Posted on: December 13th, 2023
In the beginning, mezzanine debt was conceived as a tool for financing deals beyond what banks could provide. When a deal needed $50 million in financing to close, and the banks could only provide $35 million, the remaining $15 million gap was filled by a mezzanine debt lender. Mezzanine debt lenders would charge a low double-digit coupon, a few points up front and a small warrant to generate returns in the mid to high teens. Throughout most of the 1990’s and into the early 2000’s, this was the primary practice of the mezzanine debt lender. As the private credit market expanded in the late 2000’s with the emergence of business development corporations and private debt funds, more capital flowed into the middle market.
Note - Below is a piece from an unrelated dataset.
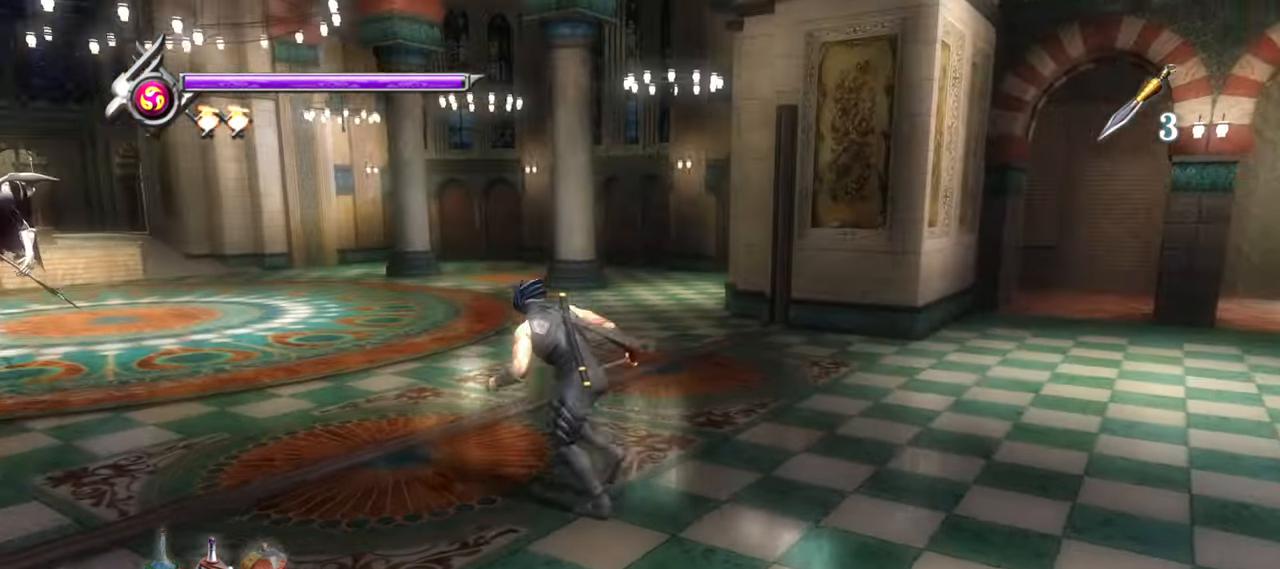
{"buttons": [], "left_stick": "up-left", "right_stick": "center", "button_events": []}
Over the last 10 years, the private credit market has exploded with larger funds and new entrants creating the need for all mezzanine debt lenders to have specialized strategies to compete. Some funds have cleverly blurred the line between lender and equity investor by adopting an equity heavy approach. These types of deals start out as traditional mezzanine debt deals from a warrant percentage. Over time the lender seeks to dramatically increase their warrant ownership percentage, in some cases up to 25% of the total shares. These deals tend to be direct lending type deals where the lender is the single provider of debt capital to the company. The lender starts out with a small single digit warrant position but then rachets it up when providing additional funding.
In many cases, the additional pricing is justified by the additional risk the lender is assuming. Yet, too often, the lender pushes for increased equity pricing regarding of the risk equation. This move shows the true colors of the lender. They are not acting in a manner consistent with traditional mezzanine debt practices. They are really an equity investor, seeking premium returns at low levels of risk. Most acquiring companies do not want their lender to also be a significant equity owner of the company as it eventually becomes too expensive to fund continued growth. The key to avoiding this misalignment is to ensure the mezzanine debt lender is a dyed in the wool mezzanine player, and not an equity wolf in sheep’s clothing.